Court Opinion

ID: 9683672
Source: CourtListenerOpinion
Date Created: 2023-08-24 13:34:55.255384+00
Date Added: 2024-06-11T18:17:49.498175
License: Public Domain

ON appellant’s motion for rehearing.
MORRISON, Judge.
Appellant’s able motion for rehearing directs our attention to Bills of Exception #4 and #5.
Bill of Exception #4 complains of the trial court’s failure to charge on the provisions of Art. 1223, P.C. In our original opinion we stated that the evidence did not raise the issue. There was a showing that the deceased had a gun in his hand but no showing that he was using the same as a firearm to make an assault upon appellant at the time appellant fired the fatal shot. A showing of such use at such time is essential in order to raise the issue. The fact that deceased was shot in the back negatives the probability of such use.
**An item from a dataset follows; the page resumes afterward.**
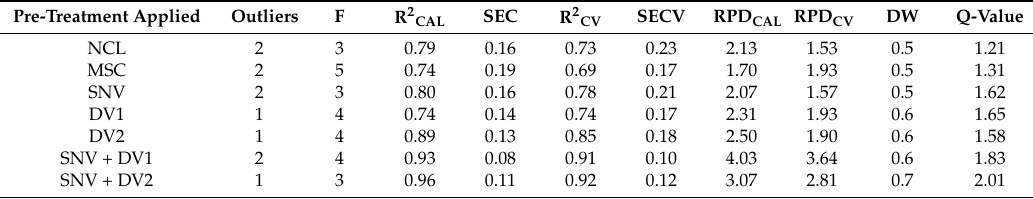
Table 3. The optimal PLS model prediction results for TOC and the corresponding statistical parameters of the various single and combined pretreatments for the WS set. (NCL = normalization by closure; MSC = full-multiplicative scatter correction, SNV = standard normal variate; DV1 = 1st derivative; DV2 = 2nd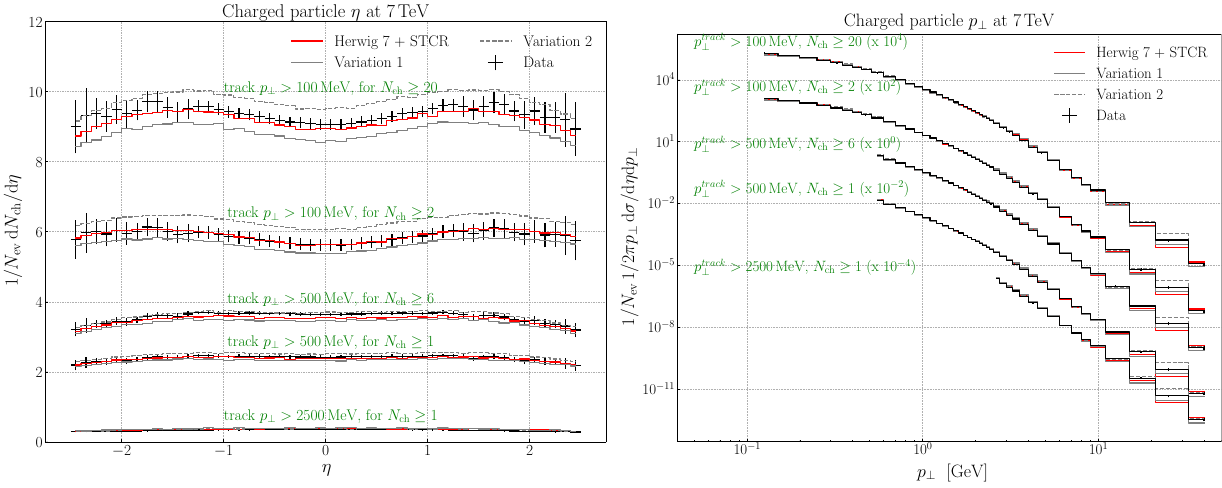
is purely in the spacetime length and minimum virtuality parameters of our model as defined in Fig. 8 and in the corresponding text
Bill of Exception #5 complains of the argument of the county attorney as follows:
“I say to you that in my opinion if from the evidence coming from that stand you don’t see fit to put Marshall Threadgill in the penitentiary for a long time or give him the death penalty, you might as well fire the judge on the bench, fire the sheriff, get rid of your county attorney and burn up your law books about murder.”
*163We in nowise commend either the logic or the propriety of such argument, but with the facts of this case in mind, we review the decisions of this court concerning similar argument.
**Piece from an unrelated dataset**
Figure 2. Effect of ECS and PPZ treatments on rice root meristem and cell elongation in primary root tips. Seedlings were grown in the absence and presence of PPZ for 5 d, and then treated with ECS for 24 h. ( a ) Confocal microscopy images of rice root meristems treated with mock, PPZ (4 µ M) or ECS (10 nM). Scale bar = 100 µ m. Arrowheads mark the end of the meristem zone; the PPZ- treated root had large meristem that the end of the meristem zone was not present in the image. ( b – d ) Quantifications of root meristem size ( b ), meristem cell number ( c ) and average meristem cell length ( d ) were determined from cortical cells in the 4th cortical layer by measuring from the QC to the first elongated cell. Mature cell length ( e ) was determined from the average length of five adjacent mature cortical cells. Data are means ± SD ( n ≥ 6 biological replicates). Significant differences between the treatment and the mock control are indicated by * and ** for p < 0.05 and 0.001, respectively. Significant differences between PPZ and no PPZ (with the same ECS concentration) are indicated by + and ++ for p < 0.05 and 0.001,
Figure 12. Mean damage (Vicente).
In Coats v. State, 98 Tex. Cr. R. 314, 265 S.W. 891, the district attorney said:
“Gentlemen, if you should fail to convict this defendant, the Statute of Liberty would hang her head in shame; you had as well tear down the courthouse and plant the ground upon which it stands in a corn patch so they could use it, and manufacture liquor and serve it to the public; the sheriff of this county had as well surrender his commission, because his acts will be for naught.”
And the court said:
“Though this flight of imagination may not with propriety be cited as a model for eloquence nor an example of logic, it cannot be assumed that the verdict of the jury was responsive to the extravagant statement of counsel rather than to the facts adduced upon the trial. In the reviewing court, the verdict having the sanction of the trial court and the evidence heard are important elements in estimating the effect of remarks of counsel which, though improper, are not obviously harmful.”
In Williams v. State, 122 Tex. Cr. R. 269, 54 S.W. 2d 121, the district attorney said:
“If you go out and turn this defendant loose, then you might as well tear the law books up, burn court house down, destroy jails, and let everybody go free and do as they please.”
And the court held that no reversible error was shown, quoting the Coats case above.
In Bushiey v. State, 128 Tex. Cr. R. 1, 679 S.W. 2d 124, the district attorney said:
“If you turn the defendant loose you might just as well burn the courthouse, tear up the law books and fire District Judge Reuben Hall.”
The objection was overruled by the trial court, and this court quoting the Coats case, declined to reverse because of said argument.
*164In Cross v. State, 129 Tex. Cr. Rep. 526, 89 S.W. 2d 217, the district attorney said:
“If you acquit this defendant we might as well burn the court house and deed the land back to the Indians, because we won’t need it any more.”
The court, in affirming the case, re-affirmed the rule announced in the Coats case. A search of Texas Digest, Criminal Law 723 (3), fails to reveal that the Coats case has been overruled.
In the case at bar it will be noted that counsel at least predicated his extravagant argument upon Ms opinion from the evidence in the case.
We decline to accept appellant’s invitation that we either approve the argument complained of or reverse the conviction. We have stated that we do not approve thereof and feel that in good taste the objection thereto should have been sustained by the trial court; but in line with our decisions set forth above and in view of the record in tMs case, we do not feel that reversible error is shown.
Appellant’s motion for rehearing is overruled.